On peut parler d’un vrai attachement lorsque, contre toute attente, il se mit à nourrir l’animal – optant d’ailleurs, contre l’avis de Delphine, pour la marque Vitakraft, beaucoup plus chère que le Tetra Goldfish, mais bien mieux pourvue en vitamines.

Et bientôt, il décida de passer les trois-quarts de son temps sous l’eau avec son nouvel ami, s’autorisant à peine quelques sorties au sec pour la pause-déjeuner et parfois un petit en-cas pour le souper. Prostré dans le cube central, les pieds caressés par de molles posidonies, Mr Lavazzi y coula, si l’on ose dire, des jours presque tranquilles.

 

On sait que la durée de vie des carassins dorés est variable : de vingt à trente ans selon les études les plus récentes. Vercingétorix n’eut pas cette chance. Il mourut un dimanche soir, moins d’un mois après son arrivée – vraisemblablement par excès de nourriture (car le Vitakraft, très appétant, semble toutefois receler, selon les écologistes, des produits qui peuvent être fatals à de petits animaux).

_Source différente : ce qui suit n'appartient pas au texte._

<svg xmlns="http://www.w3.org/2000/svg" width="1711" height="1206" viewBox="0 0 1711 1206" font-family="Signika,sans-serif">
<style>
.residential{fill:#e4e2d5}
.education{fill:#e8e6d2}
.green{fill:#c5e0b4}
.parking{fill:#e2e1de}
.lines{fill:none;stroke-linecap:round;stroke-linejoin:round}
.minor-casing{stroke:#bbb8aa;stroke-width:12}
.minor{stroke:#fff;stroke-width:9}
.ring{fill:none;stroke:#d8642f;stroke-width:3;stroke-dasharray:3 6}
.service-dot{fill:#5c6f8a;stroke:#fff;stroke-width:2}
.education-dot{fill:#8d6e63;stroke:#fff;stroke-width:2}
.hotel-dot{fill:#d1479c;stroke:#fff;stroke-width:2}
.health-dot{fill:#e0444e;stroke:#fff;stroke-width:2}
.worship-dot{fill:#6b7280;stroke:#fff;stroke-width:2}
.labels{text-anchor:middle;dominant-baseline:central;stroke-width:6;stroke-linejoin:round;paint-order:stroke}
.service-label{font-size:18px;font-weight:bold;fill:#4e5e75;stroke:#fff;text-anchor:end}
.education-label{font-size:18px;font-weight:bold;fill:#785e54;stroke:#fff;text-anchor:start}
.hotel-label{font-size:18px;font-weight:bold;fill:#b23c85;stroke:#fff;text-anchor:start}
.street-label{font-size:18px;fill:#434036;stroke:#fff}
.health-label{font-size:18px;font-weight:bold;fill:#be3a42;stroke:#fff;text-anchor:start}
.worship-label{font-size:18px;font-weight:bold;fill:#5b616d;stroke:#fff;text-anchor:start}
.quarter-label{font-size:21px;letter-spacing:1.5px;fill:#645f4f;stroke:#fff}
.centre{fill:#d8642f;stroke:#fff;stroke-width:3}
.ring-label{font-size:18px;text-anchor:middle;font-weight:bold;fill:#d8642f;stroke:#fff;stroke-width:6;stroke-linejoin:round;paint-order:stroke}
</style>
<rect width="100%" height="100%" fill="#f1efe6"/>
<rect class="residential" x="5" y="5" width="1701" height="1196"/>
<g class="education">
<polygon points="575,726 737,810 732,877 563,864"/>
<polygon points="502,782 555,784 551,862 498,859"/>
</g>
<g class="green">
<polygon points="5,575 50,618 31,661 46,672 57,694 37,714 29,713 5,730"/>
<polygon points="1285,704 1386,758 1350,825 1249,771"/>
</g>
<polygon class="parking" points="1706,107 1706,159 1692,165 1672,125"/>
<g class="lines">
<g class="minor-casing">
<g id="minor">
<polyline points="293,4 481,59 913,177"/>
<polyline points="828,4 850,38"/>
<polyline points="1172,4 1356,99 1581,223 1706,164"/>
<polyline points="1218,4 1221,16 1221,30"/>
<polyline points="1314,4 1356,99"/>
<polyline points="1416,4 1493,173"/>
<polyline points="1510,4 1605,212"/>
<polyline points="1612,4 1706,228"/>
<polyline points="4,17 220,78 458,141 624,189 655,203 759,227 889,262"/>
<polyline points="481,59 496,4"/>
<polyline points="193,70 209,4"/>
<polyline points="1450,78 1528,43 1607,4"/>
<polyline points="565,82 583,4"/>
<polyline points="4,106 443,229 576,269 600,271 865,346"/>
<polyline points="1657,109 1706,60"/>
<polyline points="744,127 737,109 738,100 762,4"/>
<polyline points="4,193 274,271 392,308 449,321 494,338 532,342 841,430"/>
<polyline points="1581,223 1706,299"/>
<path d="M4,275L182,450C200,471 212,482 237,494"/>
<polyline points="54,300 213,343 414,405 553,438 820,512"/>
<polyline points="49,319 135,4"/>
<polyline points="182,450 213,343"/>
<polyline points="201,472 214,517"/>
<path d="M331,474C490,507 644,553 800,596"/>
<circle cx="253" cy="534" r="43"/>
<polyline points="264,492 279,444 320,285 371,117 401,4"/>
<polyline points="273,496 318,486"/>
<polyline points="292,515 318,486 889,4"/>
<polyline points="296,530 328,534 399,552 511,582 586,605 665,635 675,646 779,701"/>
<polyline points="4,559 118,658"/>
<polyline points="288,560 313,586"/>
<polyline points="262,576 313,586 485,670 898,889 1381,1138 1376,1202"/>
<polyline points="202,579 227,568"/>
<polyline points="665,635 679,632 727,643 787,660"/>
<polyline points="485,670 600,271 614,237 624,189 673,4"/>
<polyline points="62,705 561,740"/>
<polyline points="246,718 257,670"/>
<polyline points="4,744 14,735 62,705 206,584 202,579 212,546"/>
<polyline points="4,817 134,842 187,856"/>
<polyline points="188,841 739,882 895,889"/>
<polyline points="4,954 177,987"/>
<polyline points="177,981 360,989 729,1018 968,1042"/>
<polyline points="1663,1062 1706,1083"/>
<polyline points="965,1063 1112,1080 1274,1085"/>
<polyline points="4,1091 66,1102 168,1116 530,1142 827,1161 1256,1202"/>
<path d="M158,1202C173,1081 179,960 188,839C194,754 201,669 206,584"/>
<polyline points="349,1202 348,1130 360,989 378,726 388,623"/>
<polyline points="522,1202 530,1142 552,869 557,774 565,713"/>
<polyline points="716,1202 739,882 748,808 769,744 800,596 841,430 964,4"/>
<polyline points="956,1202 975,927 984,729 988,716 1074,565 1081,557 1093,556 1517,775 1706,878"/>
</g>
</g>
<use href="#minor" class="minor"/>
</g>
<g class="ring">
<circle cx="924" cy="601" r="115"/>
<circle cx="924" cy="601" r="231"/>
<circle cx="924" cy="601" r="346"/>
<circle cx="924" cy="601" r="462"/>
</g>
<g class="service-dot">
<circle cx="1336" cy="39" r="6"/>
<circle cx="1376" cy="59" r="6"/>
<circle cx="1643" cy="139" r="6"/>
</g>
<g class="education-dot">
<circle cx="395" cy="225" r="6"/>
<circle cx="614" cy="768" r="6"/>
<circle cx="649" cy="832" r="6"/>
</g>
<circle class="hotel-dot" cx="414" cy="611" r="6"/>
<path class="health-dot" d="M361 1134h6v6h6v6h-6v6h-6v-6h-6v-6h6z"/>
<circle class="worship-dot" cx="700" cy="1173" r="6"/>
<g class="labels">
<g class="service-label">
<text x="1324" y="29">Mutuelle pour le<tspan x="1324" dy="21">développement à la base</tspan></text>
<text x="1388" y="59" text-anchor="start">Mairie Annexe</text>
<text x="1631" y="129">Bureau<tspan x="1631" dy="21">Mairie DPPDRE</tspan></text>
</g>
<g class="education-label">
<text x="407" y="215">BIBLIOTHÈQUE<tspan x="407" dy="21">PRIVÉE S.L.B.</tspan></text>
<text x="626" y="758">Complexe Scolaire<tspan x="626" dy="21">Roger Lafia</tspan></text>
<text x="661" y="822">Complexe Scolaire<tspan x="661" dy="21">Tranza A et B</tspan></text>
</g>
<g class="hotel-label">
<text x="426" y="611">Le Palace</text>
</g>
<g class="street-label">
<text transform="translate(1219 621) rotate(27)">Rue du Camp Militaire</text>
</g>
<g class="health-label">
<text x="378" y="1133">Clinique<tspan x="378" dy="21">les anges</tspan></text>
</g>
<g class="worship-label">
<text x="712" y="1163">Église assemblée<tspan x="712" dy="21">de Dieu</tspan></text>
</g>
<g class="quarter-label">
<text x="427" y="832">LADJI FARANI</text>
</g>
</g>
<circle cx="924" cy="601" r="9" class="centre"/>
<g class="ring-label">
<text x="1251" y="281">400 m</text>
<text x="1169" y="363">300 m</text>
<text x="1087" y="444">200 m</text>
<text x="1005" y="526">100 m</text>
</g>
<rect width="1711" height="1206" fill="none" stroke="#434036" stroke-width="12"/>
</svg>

Mr Lavazzi était présent lorsque l’ondoyant vertébré, après une muette suffocation, flotta quelques instants à la surface de l’eau, pour bientôt descendre mollement s’allonger, inerte, sur le faux gravier qui tapissait le sol de l’aquarium.

Mr Lavazzi fut-il surpris ? Eut-il l’intuition que, dès lors, plus rien ne serait comme avant ? Tenta-t-il une opération de sauvetage in extremis ?

Le fait est que c’est là, au fond de son aquarium, que le trouva Delphine le lendemain matin, le corps recroquevillé comme une écrevisse, la face adipeuse atrocement collée contre la vitre, mort mais tenant tendrement Vercingétorix dans sa main fermée.